Audio-book Review
By Chet Yarbrough
(Blog:awalkingdelight)
Website: chetyarbrough.blog
The Committed
By Viet Thanh Nguyen
Narrated by : Francois Chau

Viet Thanh Nguyen (American author, 2016 winner of Pulitzer prize for fiction.)

“The Committed” carries forward the life of three Vietnamese blood brothers introduced in “The Sympathizer”, Viet Thanh Nguyen’s earlier novel. Nguyen’s story begins during America’s Vietnam war.
In the beginning of “The Committed”, the main character, Vo Danh, arrives in Paris with his blood brother Bon. Their first night’s stay is with a communist sympathizer who is Vo Dahn’s aunt. Bon is incensed by the aunt’s support of communism. Bon’s job as a Vietnamese counterspy in America was to murder communist sympathizers. Bon wishes to leave immediately, but Vo Danh calms him down and they stay the night. However, Vo Danh continues to visit his aunt and for a time lives with her.

The main character of “The Committed” believes all social beliefs one commits oneself to are corrupted by human nature. To Vo Danh, his aunt is just who she is committed to be, without being either good or bad.
Vo Danh and Bon leave the next morning to find jobs at a Vietnamese restaurant near the Eiffel tower. The restaurant is owned by a mobster. They are hired and choose to rent a room from the mobster. Bon mostly leaves Nguyen’s story until the last chapters of the book. He chooses to keep a low profile as a restaurant employee.

Vo Dahn takes an entirely different path.
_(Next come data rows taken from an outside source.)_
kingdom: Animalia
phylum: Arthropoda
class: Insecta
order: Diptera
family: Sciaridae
Vo Dahn becomes a customer procurer and seller for the mobster’s drug business.

Vo Danh’s experience in a Vietnam re-education camp taught him to believe in nothing. That teaching came from his third blood brother who is commandant of the camp during the Vietnam war.
This third blood brother is a communist sympathizer in name only. Before becoming camp commandant, this third blood brother is badly disfigured by an American napalm attack. He realizes Democracy’s liberation of Vietnam from communism is a meaningless chimera. In that realization, he re-educates Vo Danh to understand communism, authoritarianism, and democracy are fictions.
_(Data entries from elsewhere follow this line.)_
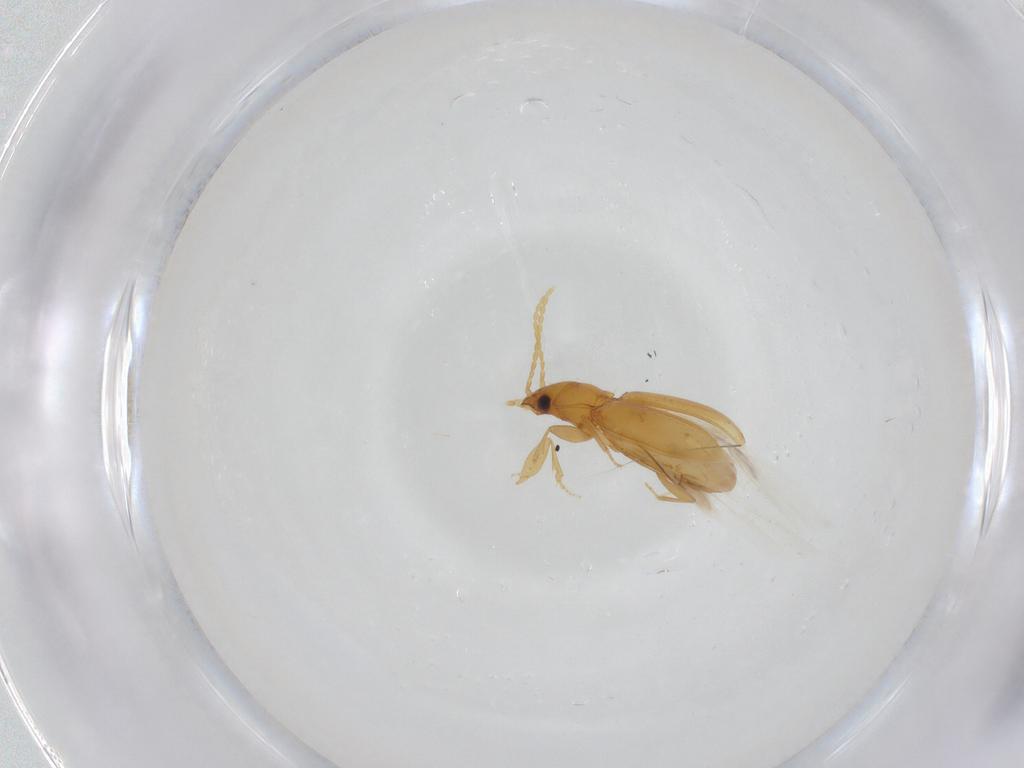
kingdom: Animalia
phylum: Arthropoda
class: Insecta
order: Coleoptera
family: Carabidae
Re-education camps are a euphemism for detention and torture.
Committed beliefs about government mean nothing. One’s first thought is that the third brother is simply a nihilist. Vo Dahn understands something different. In sum, the commandant teaches Vo Dahn that commitment to any ideological belief is a trap. Even in accepting his blood brother’s re-education, Vo Dahn recalls the love of his mother. He believes the selfless love of his mother saves him from being a nihilist.
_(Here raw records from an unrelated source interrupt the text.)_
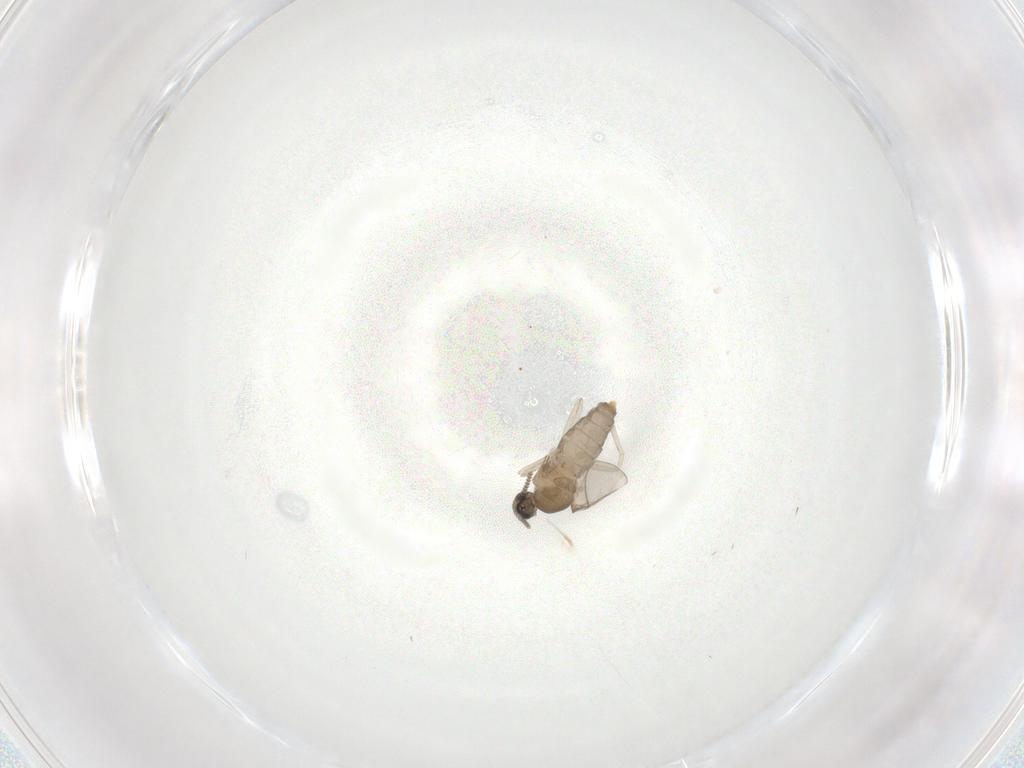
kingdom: Animalia
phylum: Arthropoda
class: Insecta
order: Diptera
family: Cecidomyiidae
Vo Dahn does not consider himself a nihilist but agrees that believing in nothing liberates humanity.
In Paris, Vo Danh chooses to become a mobster who sells drugs for a percentage of profits. He lives life as he chooses. He expresses no personal scruple about sale or personal use of drugs or alcohol. He has no fear of the drug supplying restaurant owner, arrest as a legal consequence, or possible attack by competing mobsters. Vo Danh lives an amoral life informed by the love of his deceased mother. His life experience and studied philosophical beliefs lead him to believe in nothing as a way of living in an unprincipled world. His actions in the world are formed by the mother who loved him and a father (who is a priest) that abandoned him.
What is troubling about Nguyen’s story is that love and care is often missing or mutually misunderstood between a mother and her children. One might accept Nguyen’s story for those children who are truly loved and cared for by their mothers. However, if mothers are to be on a pedestal, what about the affect of mothers who do not truly love or care for their children. Are uncaring mothers responsible for children who become mass murderers, dictators, mobsters, and other societal miscreants?

Nguyen’s story has a strong point of view, but it diminishes the complexity of a child’s growth to adulthood. Interaction between mothers, fathers, and their offspring are interpreted though the minds of their children.
One is reminded of fictional and news worthy stories of children who are raised in perfect families who become serial killers.
A recurring truism in Nguyen’s story is that all humans are created equal. When one is asked where they are from, the only correct answer is “I am from my mother”. Nothing else matters. Color, national origin, religious belief, or sexual orientation do not determine the value of a human being. Nguyen is a great writer with a point of view worthy of many philosophers of this and past ages.